The head of Britain’s Protestant Anglican Church traveled to Jamaica last week to both apologize for the horrors of the transAtlantic slave trade and suggest that a meager $130 million compensation fund it has set aside as remorse money should be managed by groups affiliated with the reparations movement of today.
The Most Reverend Justin Welby, Archbishop of Canterbury in the Church of England, apologized profusely during a sermon in Jamaica over the weekend, saying that the role the church played in the slave trade was evil and regretful.
“We are deeply, deeply, deeply sorry. We sinned against your ancestors. I would give anything for it to be reversed, but it cannot, so what makes for a better future? When we come to worship God, when we come to serve Jesus Christ, we are all equal, even those who have sinned terribly. What we have done remains in the present, both for good and evil,” he told the gathering.

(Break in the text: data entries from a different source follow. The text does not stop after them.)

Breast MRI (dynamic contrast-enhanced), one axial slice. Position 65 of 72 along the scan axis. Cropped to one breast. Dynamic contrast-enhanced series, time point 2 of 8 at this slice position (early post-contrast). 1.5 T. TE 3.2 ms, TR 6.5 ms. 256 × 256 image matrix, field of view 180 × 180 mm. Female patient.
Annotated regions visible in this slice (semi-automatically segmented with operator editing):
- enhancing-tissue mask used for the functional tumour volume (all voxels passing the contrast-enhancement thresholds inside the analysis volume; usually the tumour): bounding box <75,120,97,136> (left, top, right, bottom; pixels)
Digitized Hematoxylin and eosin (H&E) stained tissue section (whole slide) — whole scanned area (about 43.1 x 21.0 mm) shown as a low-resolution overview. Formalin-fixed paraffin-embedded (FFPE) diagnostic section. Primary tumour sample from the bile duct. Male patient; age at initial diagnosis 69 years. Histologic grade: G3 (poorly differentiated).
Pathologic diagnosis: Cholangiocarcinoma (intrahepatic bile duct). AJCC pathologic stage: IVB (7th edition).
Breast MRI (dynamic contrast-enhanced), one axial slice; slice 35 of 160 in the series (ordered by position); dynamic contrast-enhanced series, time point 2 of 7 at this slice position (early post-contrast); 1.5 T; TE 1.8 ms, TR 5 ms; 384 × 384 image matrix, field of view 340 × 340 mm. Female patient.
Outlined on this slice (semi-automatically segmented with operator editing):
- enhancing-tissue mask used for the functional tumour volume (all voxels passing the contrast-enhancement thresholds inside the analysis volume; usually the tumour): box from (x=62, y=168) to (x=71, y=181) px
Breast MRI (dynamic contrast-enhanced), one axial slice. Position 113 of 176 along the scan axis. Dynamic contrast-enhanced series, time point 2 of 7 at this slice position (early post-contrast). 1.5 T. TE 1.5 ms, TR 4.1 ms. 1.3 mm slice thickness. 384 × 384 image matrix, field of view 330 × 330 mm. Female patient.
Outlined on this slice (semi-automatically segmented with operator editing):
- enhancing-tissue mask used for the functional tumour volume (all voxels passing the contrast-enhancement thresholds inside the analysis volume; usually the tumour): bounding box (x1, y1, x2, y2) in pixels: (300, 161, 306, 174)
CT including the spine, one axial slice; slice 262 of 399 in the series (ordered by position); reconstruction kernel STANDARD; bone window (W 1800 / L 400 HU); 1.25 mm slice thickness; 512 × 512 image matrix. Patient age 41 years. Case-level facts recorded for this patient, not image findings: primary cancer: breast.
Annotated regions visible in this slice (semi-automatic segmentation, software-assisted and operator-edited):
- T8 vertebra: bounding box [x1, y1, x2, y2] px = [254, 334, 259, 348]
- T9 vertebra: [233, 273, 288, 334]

In recent months, the church had commissioned an audit of finances to paint a picture of how it had benefitted from the slave trade that killed millions of Africans headed to West Indian agricultural plantations. The audit had also suggested that slavery and the role the church played had amounted to a crime against humanity.
Welby told churchgoers celebrating 200 years of the Diocese in Jamaica and the neighboring Cayman Islands that the 100 million pounds sterling should go toward restoration, healing, and reconciliation among descendants of the slave trade. West African and Caribbean people should manage the fund, he said.
“It will be aimed at creating possibilities for people through investment, particularly in areas like education, which we also hope will produce income for the fund so the fund becomes self-sustained. We do what God gives us the resources to do and the rest is up to God. The more resources God gives us, the more we give,” said the archbishop.
However, an independent study that had been set up by the church found that the money was insufficient when compared to the wealth that had flowed from slavery and “the moral sin and crime of African chattel enslavement.”
The study had suggested that the church come up with at least 1 billion pounds or about $1.3 billion as a better contribution to any form of reparations. Church leadership has said that it had accepted the recommendation from the study that the amount is too small compared to the benefits the church had raked in.
The Reformed Church in England had also apologized for its role in slavery.
The latest indication of contriteness has followed in the wake of formal apologies for slavery from both the Dutch government and the king of the Netherlands. The Dutch had also said that the door was open for formal talks. This is as the umbrella Caribbean reparations commission and regional governments are trying to engage former European slave-trading nations in a formal summit to discuss the way forward. Demand letters for compensation and reparations have also been sent to European capitals and a British law firm has been engaged to fight the case if necessary.
Experts have estimated that the church benefited from up to $1 billion from slavery and should make a concerted effort to compensate today’s dependents properly who are still suffering from the effects of slavery and its aftermath.
Church assets from slavery go back to the turn of the 1700s; leaders back then invested money in the South Sea Company, which was engaged in transporting slaves from Africa to colonies in the region that were controlled by Spain.